On Thursday, Sanders apologized for comments made by Paul Song, chairman of the progressive California group Courage Campaign, during Sanders’ huge rally the night before in New York’s Washington Square Park. Song railed against “corporate Democratic whores,” saying the party establishment was beholden to the pharmaceutical industry. The Clinton campaign demanded Sanders disavow Song’s words, which it did. Song himself also apologized, saying the comment was not directed at Clinton.

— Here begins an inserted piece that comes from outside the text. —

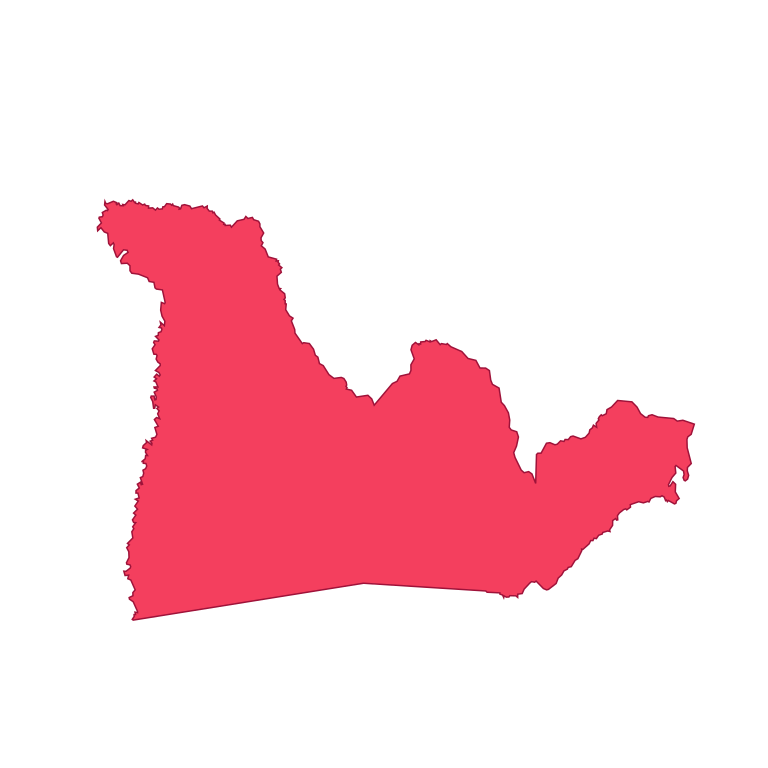 the district of Canarana, Mato Grosso, Brazil, rotated 348°
{"feature_id": "56859067B39965922322561", "entity_name": "Canarana", "entity_type": "district", "adm_level": 2, "iso_a3": "BRA", "parent_name": "Brazil", "parent_adm1": "Mato Grosso", "projection": "natural_earth1", "projection_center": [-52.334, -13.192], "detail": "fine", "context": "isolated", "style": "filled", "palette": "rose", "viewbox_px": 768, "rotation_deg": 348, "n_neighbors": 0, "source": "geoboundaries", "source_scale": "gbopen_adm2", "svg_char_len": 6130}
<svg xmlns="http://www.w3.org/2000/svg" viewBox="0 0 768 768"><g transform="rotate(348 384 384)"><path d="M441.5,609.1L453.9,612.4L453.7,613.6L456.1,615.1L456.7,617.7L457.3,616.2L459.4,617.9L461.9,618.3L463.0,617.2L468.9,618.6L470.4,620.5L471.1,617.4L475.6,617.7L478.4,613.8L485.1,609.1L487.2,608.0L490.2,609.2L491.8,608.4L497.4,617.2L500.3,619.2L502.2,619.1L510.9,614.9L514.0,610.1L518.1,607.7L521.2,604.2L524.9,603.2L526.0,601.7L529.2,601.6L534.3,596.2L537.3,595.2L542.9,588.0L543.0,586.6L544.2,587.1L551.4,583.0L553.6,580.1L555.8,580.6L557.4,578.5L559.6,579.4L562.5,576.6L566.3,576.1L567.1,574.7L572.3,574.3L574.4,575.3L574.3,573.6L578.2,569.8L579.3,565.1L582.6,563.8L583.2,565.5L584.4,565.5L585.0,561.3L587.4,559.1L592.4,556.6L594.5,556.4L595.3,557.6L599.5,555.7L599.8,553.2L608.7,552.1L613.0,554.2L617.6,553.7L618.7,554.5L621.2,551.4L625.9,550.4L630.8,551.8L632.7,551.1L634.6,552.9L635.2,556.7L636.3,556.3L636.7,558.0L638.0,557.1L643.2,561.7L644.7,561.4L645.9,559.0L648.9,557.4L646.5,550.1L648.4,542.7L646.3,539.6L642.7,543.2L641.3,543.3L641.3,541.6L646.3,535.3L650.9,531.8L651.6,525.2L652.7,524.4L658.9,531.4L658.7,535.0L657.1,537.7L657.6,540.7L658.6,541.4L661.2,540.1L663.0,536.7L662.6,532.0L663.5,528.7L668.0,525.7L667.3,509.4L668.8,501.2L670.2,498.8L674.0,497.1L679.2,487.8L668.8,481.6L663.2,481.3L660.2,478.0L645.2,473.3L639.8,469.8L636.1,470.0L635.0,471.5L632.5,470.8L628.8,466.3L626.7,459.2L622.8,453.0L609.1,448.7L601.8,453.8L596.8,455.4L595.2,459.3L590.9,460.4L590.1,459.3L588.0,460.6L586.4,462.5L586.7,463.9L583.3,466.6L583.0,470.5L580.3,467.8L578.7,470.2L575.8,471.6L574.4,474.7L569.9,478.0L565.2,478.6L558.1,474.2L555.6,474.3L552.7,476.7L549.6,475.9L548.1,477.6L544.9,476.3L541.0,478.9L538.6,479.0L534.1,475.9L530.6,475.7L523.3,484.3L520.0,483.7L518.5,484.7L511.7,512.8L510.0,502.7L507.3,499.8L502.6,499.9L500.3,496.7L496.9,483.1L496.6,478.1L500.7,472.3L504.5,463.8L503.9,458.3L498.9,455.4L497.5,452.4L499.5,445.4L499.7,438.1L497.3,430.2L494.9,426.2L495.7,411.9L490.0,406.9L489.2,402.4L489.9,392.8L486.8,389.6L481.2,388.3L478.8,380.0L471.5,376.5L466.9,368.5L457.2,361.5L454.3,357.6L453.2,358.3L448.5,356.4L447.1,357.2L444.2,351.6L439.4,352.4L438.1,351.2L437.7,352.4L434.2,350.0L433.1,351.0L428.6,350.5L428.1,352.5L426.6,351.9L426.2,352.9L423.4,349.9L419.6,352.0L417.5,356.1L418.8,365.7L414.3,370.8L413.2,376.3L411.0,379.4L401.3,379.6L397.3,384.1L392.3,385.3L370.0,402.7L368.9,396.0L365.9,391.7L354.3,391.0L351.0,383.4L346.1,381.1L347.1,379.8L346.3,378.4L347.3,377.3L347.4,374.3L345.9,370.3L343.6,368.7L336.2,368.1L332.1,363.4L328.4,353.4L325.1,350.6L324.9,344.0L322.8,341.6L322.3,335.3L319.4,328.9L314.0,326.9L312.5,327.5L307.5,315.7L308.0,312.1L306.5,303.0L308.7,300.7L305.7,297.7L303.3,290.9L305.0,285.4L304.0,285.0L304.7,281.7L303.7,280.5L305.3,279.2L305.6,275.1L301.6,270.1L302.7,269.2L301.3,268.7L300.6,264.2L301.7,256.3L306.8,253.4L306.5,250.1L308.3,249.0L305.7,245.7L306.8,244.8L305.7,242.9L306.3,241.5L304.1,241.3L304.9,239.6L297.2,235.6L295.8,227.3L292.7,223.3L295.0,220.6L293.7,218.2L294.1,215.4L297.7,211.3L295.3,204.3L295.9,201.6L295.1,198.7L290.7,196.2L289.9,193.7L285.3,193.8L283.7,191.4L281.3,193.8L274.4,193.9L267.4,198.9L266.7,196.7L261.6,195.9L261.8,194.8L260.4,194.5L261.0,193.3L257.0,189.4L257.8,188.5L254.4,183.7L253.5,180.6L252.3,181.0L252.0,179.2L249.1,178.6L247.5,175.5L248.1,173.2L244.6,174.2L243.4,172.1L232.2,172.5L231.1,169.6L226.2,167.1L223.4,167.2L221.4,170.4L220.0,170.4L220.6,169.4L219.8,168.2L215.0,165.7L214.7,164.1L213.5,165.0L212.6,163.6L208.9,162.4L206.1,164.9L204.5,164.7L203.6,166.6L200.3,166.3L199.0,164.7L196.6,166.4L194.4,163.6L190.2,163.0L190.8,160.9L187.8,159.8L187.3,158.3L185.1,158.7L182.0,155.5L181.0,156.7L178.4,155.5L178.7,154.4L177.6,154.2L176.5,151.6L174.6,152.7L172.6,151.5L167.9,154.9L165.8,154.1L166.0,155.4L163.0,154.7L162.2,151.9L160.0,153.1L159.5,152.1L160.3,151.1L157.3,149.0L151.1,150.2L149.4,149.6L149.0,147.5L147.9,150.8L150.4,155.9L149.6,156.9L148.4,156.3L144.1,157.7L144.4,160.4L143.3,161.8L140.2,161.6L139.6,162.6L141.1,167.7L136.2,171.0L135.8,174.6L139.6,172.3L142.0,177.1L145.1,179.2L143.9,189.3L145.1,191.8L148.6,189.7L149.0,191.6L147.6,195.3L148.8,203.9L149.7,204.6L157.1,198.6L160.6,199.8L161.0,202.1L156.0,204.1L151.9,208.7L152.2,211.6L158.0,212.5L160.1,215.5L159.1,220.4L160.3,223.2L166.7,225.5L174.8,230.9L175.6,234.9L180.1,236.7L180.0,242.3L181.1,243.8L186.8,245.9L186.9,258.8L186.1,259.8L183.2,257.9L180.9,265.3L181.0,271.5L182.7,277.0L181.3,281.3L178.1,277.0L178.1,279.8L175.7,281.9L178.0,283.0L178.1,284.4L176.8,286.5L174.0,286.9L173.2,289.5L170.4,289.9L173.0,294.1L172.3,295.2L168.3,294.1L167.3,295.5L168.2,298.0L164.6,301.4L165.1,307.0L167.5,307.7L167.9,309.1L166.3,312.2L167.3,315.5L169.3,317.8L169.0,319.4L163.2,323.3L166.2,326.0L167.0,328.6L165.8,329.7L163.7,327.1L160.6,329.4L162.6,331.6L159.6,333.2L161.3,334.6L162.3,339.9L158.4,339.1L158.5,340.3L161.0,341.6L161.1,343.1L157.5,344.2L158.6,349.4L157.8,351.8L156.6,351.9L156.6,348.0L153.8,347.4L153.0,348.7L154.1,353.1L153.6,359.8L154.7,360.0L156.0,356.8L158.7,359.7L156.8,360.7L158.4,363.5L156.4,366.1L157.4,371.3L154.5,369.5L152.0,371.0L154.4,378.4L150.8,378.9L151.4,386.1L149.5,388.5L145.4,388.8L146.0,390.9L143.4,391.3L144.7,393.7L144.1,395.3L139.6,389.9L139.6,391.9L135.7,394.2L134.6,396.3L138.8,398.8L137.0,399.4L136.5,401.2L137.8,404.8L136.0,404.3L134.9,407.5L130.7,409.7L132.6,409.7L132.1,411.5L134.6,412.3L134.9,414.9L133.2,417.3L130.3,418.2L130.4,421.3L128.8,424.4L126.2,424.9L127.0,431.9L125.6,432.0L125.3,429.4L121.9,430.7L123.0,434.8L119.3,436.7L118.7,439.1L120.6,439.6L120.8,444.5L116.8,445.0L119.3,447.4L114.9,451.6L116.9,455.2L112.2,458.2L114.0,460.6L109.7,464.6L110.3,467.4L112.3,468.0L108.5,471.4L109.2,473.5L106.6,476.1L106.3,482.4L99.9,486.6L101.4,488.4L98.3,490.6L99.5,495.0L98.5,500.8L94.9,505.3L95.0,506.8L97.9,508.1L98.3,509.7L97.6,511.2L92.7,513.6L90.6,513.0L90.9,517.5L94.5,517.9L92.9,521.2L95.6,523.1L97.8,533.6L95.0,535.8L94.4,538.9L90.3,539.9L90.3,541.6L93.4,544.8L95.6,555.1L95.4,556.4L93.0,555.4L93.0,557.8L91.6,557.6L91.3,559.5L88.8,561.9L89.6,562.8L322.4,574.6L440.5,607.6L441.5,609.1Z" fill="#f43f5e" stroke="#9f1239" stroke-width="1.5"/></g></svg>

The hostility from some Sanders backers reflects a very different tone than what supporters projected a year ago at Sanders’ first large rally in Vermont, a lakeside park affair that resembled a peace festival. It comes as Sanders, the underdog candidate who trails in the delegate count despite a string of electoral wins in recent weeks, has stepped up his attacks on a political system he says is rigged for Clinton and a corporate media he says wants him to lose.
His increasingly hostile tone can be a combustible mix with a group of supporters who, in many cases, are new to the mechanics of party politics, delegate lobbying and campaign messaging. As a campaign so heavily focused online, it is especially vulnerable to the Internet’s darker impulses.